## Data provided:
=======

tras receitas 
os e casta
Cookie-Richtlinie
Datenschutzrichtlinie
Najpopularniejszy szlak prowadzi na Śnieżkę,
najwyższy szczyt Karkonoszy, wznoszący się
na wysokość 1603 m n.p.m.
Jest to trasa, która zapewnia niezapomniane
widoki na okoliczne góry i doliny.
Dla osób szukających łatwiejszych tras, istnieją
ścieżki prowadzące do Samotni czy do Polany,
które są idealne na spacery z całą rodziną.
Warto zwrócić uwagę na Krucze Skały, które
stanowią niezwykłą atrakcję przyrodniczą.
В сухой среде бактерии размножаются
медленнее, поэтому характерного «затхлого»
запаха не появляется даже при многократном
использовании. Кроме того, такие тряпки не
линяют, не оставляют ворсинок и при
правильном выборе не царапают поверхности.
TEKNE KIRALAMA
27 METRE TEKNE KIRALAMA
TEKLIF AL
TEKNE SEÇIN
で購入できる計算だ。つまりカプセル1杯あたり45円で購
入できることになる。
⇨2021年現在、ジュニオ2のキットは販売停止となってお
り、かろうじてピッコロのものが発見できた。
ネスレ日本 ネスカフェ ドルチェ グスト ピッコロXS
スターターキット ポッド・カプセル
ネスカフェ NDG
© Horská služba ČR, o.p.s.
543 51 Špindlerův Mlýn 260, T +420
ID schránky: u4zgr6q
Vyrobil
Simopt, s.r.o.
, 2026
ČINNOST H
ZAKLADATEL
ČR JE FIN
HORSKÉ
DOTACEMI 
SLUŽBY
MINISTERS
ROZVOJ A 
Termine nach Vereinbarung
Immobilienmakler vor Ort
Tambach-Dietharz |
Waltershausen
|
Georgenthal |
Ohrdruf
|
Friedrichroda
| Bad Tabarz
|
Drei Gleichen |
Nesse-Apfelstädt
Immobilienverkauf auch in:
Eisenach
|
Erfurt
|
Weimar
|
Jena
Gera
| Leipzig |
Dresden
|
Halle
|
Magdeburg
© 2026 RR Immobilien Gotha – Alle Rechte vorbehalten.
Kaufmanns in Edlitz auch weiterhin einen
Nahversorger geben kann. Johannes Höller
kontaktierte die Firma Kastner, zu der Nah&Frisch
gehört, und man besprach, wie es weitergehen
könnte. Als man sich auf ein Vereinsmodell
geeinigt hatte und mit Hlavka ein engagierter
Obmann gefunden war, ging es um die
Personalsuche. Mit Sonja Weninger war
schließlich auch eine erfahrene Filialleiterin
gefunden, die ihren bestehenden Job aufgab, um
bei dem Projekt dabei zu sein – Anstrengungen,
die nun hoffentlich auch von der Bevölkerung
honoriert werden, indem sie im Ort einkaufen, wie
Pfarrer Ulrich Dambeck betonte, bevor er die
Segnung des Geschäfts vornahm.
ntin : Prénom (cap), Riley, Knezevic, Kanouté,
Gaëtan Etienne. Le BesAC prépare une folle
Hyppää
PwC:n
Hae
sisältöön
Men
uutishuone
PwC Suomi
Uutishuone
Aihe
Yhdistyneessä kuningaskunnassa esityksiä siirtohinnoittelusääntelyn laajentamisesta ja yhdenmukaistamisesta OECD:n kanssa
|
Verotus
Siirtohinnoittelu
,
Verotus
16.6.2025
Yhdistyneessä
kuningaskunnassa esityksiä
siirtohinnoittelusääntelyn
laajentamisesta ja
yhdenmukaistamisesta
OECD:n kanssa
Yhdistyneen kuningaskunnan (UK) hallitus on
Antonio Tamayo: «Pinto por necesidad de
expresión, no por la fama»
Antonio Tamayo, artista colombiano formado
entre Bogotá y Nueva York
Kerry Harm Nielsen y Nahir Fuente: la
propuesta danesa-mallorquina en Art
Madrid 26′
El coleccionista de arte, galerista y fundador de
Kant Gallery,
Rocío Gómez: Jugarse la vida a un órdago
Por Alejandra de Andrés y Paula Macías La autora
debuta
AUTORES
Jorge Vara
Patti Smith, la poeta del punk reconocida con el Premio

=======

## Required action:
Repeating the listing in full, word for word, is the required output.

## Reply:
tras receitas 
os e casta
Cookie-Richtlinie
Datenschutzrichtlinie
Najpopularniejszy szlak prowadzi na Śnieżkę,
najwyższy szczyt Karkonoszy, wznoszący się
na wysokość 1603 m n.p.m.
Jest to trasa, która zapewnia niezapomniane
widoki na okoliczne góry i doliny.
Dla osób szukających łatwiejszych tras, istnieją
ścieżki prowadzące do Samotni czy do Polany,
które są idealne na spacery z całą rodziną.
Warto zwrócić uwagę na Krucze Skały, które
stanowią niezwykłą atrakcję przyrodniczą.
В сухой среде бактерии размножаются
медленнее, поэтому характерного «затхлого»
запаха не появляется даже при многократном
использовании. Кроме того, такие тряпки не
линяют, не оставляют ворсинок и при
правильном выборе не царапают поверхности.
TEKNE KIRALAMA
27 METRE TEKNE KIRALAMA
TEKLIF AL
TEKNE SEÇIN
で購入できる計算だ。つまりカプセル1杯あたり45円で購
入できることになる。
⇨2021年現在、ジュニオ2のキットは販売停止となってお
り、かろうじてピッコロのものが発見できた。
ネスレ日本 ネスカフェ ドルチェ グスト ピッコロXS
スターターキット ポッド・カプセル
ネスカフェ NDG
© Horská služba ČR, o.p.s.
543 51 Špindlerův Mlýn 260, T +420
ID schránky: u4zgr6q
Vyrobil
Simopt, s.r.o.
, 2026
ČINNOST H
ZAKLADATEL
ČR JE FIN
HORSKÉ
DOTACEMI 
SLUŽBY
MINISTERS
ROZVOJ A 
Termine nach Vereinbarung
Immobilienmakler vor Ort
Tambach-Dietharz |
Waltershausen
|
Georgenthal |
Ohrdruf
|
Friedrichroda
| Bad Tabarz
|
Drei Gleichen |
Nesse-Apfelstädt
Immobilienverkauf auch in:
Eisenach
|
Erfurt
|
Weimar
|
Jena
Gera
| Leipzig |
Dresden
|
Halle
|
Magdeburg
© 2026 RR Immobilien Gotha – Alle Rechte vorbehalten.
Kaufmanns in Edlitz auch weiterhin einen
Nahversorger geben kann. Johannes Höller
kontaktierte die Firma Kastner, zu der Nah&Frisch
gehört, und man besprach, wie es weitergehen
könnte. Als man sich auf ein Vereinsmodell
geeinigt hatte und mit Hlavka ein engagierter
Obmann gefunden war, ging es um die
Personalsuche. Mit Sonja Weninger war
schließlich auch eine erfahrene Filialleiterin
gefunden, die ihren bestehenden Job aufgab, um
bei dem Projekt dabei zu sein – Anstrengungen,
die nun hoffentlich auch von der Bevölkerung
honoriert werden, indem sie im Ort einkaufen, wie
Pfarrer Ulrich Dambeck betonte, bevor er die
Segnung des Geschäfts vornahm.
ntin : Prénom (cap), Riley, Knezevic, Kanouté,
Gaëtan Etienne. Le BesAC prépare une folle
Hyppää
PwC:n
Hae
sisältöön
Men
uutishuone
PwC Suomi
Uutishuone
Aihe
Yhdistyneessä kuningaskunnassa esityksiä siirtohinnoittelusääntelyn laajentamisesta ja yhdenmukaistamisesta OECD:n kanssa
|
Verotus
Siirtohinnoittelu
,
Verotus
16.6.2025
Yhdistyneessä
kuningaskunnassa esityksiä
siirtohinnoittelusääntelyn
laajentamisesta ja
yhdenmukaistamisesta
OECD:n kanssa
Yhdistyneen kuningaskunnan (UK) hallitus on
Antonio Tamayo: «Pinto por necesidad de
expresión, no por la fama»
Antonio Tamayo, artista colombiano formado
entre Bogotá y Nueva York
Kerry Harm Nielsen y Nahir Fuente: la
propuesta danesa-mallorquina en Art
Madrid 26′
El coleccionista de arte, galerista y fundador de
Kant Gallery,
Rocío Gómez: Jugarse la vida a un órdago
Por Alejandra de Andrés y Paula Macías La autora
debuta
AUTORES
Jorge Vara
Patti Smith, la poeta del punk reconocida con el Premio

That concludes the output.